Police in Virginia say the Cho Seung-Hui, who killed 32 people in a shooting rampage at Virginia Tech, sent photographs, a video and a multi-page manifesto to the US television network NBC.
NBC's flagship news programme, The Nightly News with Brian Williams, broadcast the video and even showed the express post envelope used by Cho to send his manifesto.
His package appeared to be sent between the two separate shooting incidents on Monday.
Police Superintendent Stephen Flaherty declined to give details about the documents, but a university official said they had been received by NBC in New York on Wednesday morning.
Two people, a male and a female, were killed in a student dorm in the first shooting and 30 people were killed, some of them executed at close range, in a classroom building on the campus about two hours later.
Supt Flaherty, speaking to reporters, said NBC had immediately handed the material over to the FBI.
Earlier, police said Cho Seung-Hui had been placed in a mental health facility for a time because of concerns that he was suicidal.
The move followed allegations of harassment made against him by two women of in 2005.
The South Korean-born student, 23, turned the gun on himself as police closed in on him on Monday.
At a news conference, police chief Wendell Flinchum said that Cho Seung-Hui had been put in a mental health facility under a temporary detention order in the autumn of 2005.
The Governor of Virginia, Tim Kaine, has set up an independent review into whether more could have been done to prevent the massacre.
The gunman has been described as a troubled loner whose behaviour had sometimes alarmed those around him.
The governor warned against making snap judgements and said he had 'nothing but loathing' for those who were making what he called a 'political hobby horse' of the killings.

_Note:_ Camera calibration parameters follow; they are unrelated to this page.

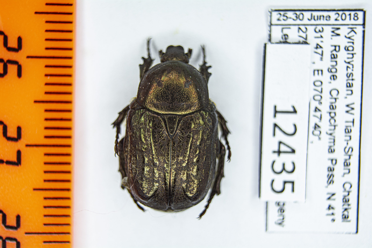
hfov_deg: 31.9
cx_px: 186
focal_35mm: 63
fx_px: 651
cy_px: 124
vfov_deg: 21.6
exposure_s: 1/125
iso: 200
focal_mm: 42
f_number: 5.6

US President George W Bush has said he now expects there to be renewed debate about gun control in the US following the deaths.
Mr Bush predicted there would be much discussion but insisted that this needed to wait until the facts of Monday's killings had been established.
Police said Cho Seung-Hui, a final year English literature student, had acted alone.
The South Korean cabinet held an emergency meeting to discuss the Virginia massacre early today.
Officials expressed fear about a possible racial backlash in the US, where South Koreans account for about 15% of foreign students
President Roh Moo-hyun extended his condolences to the victims, their families and the American people.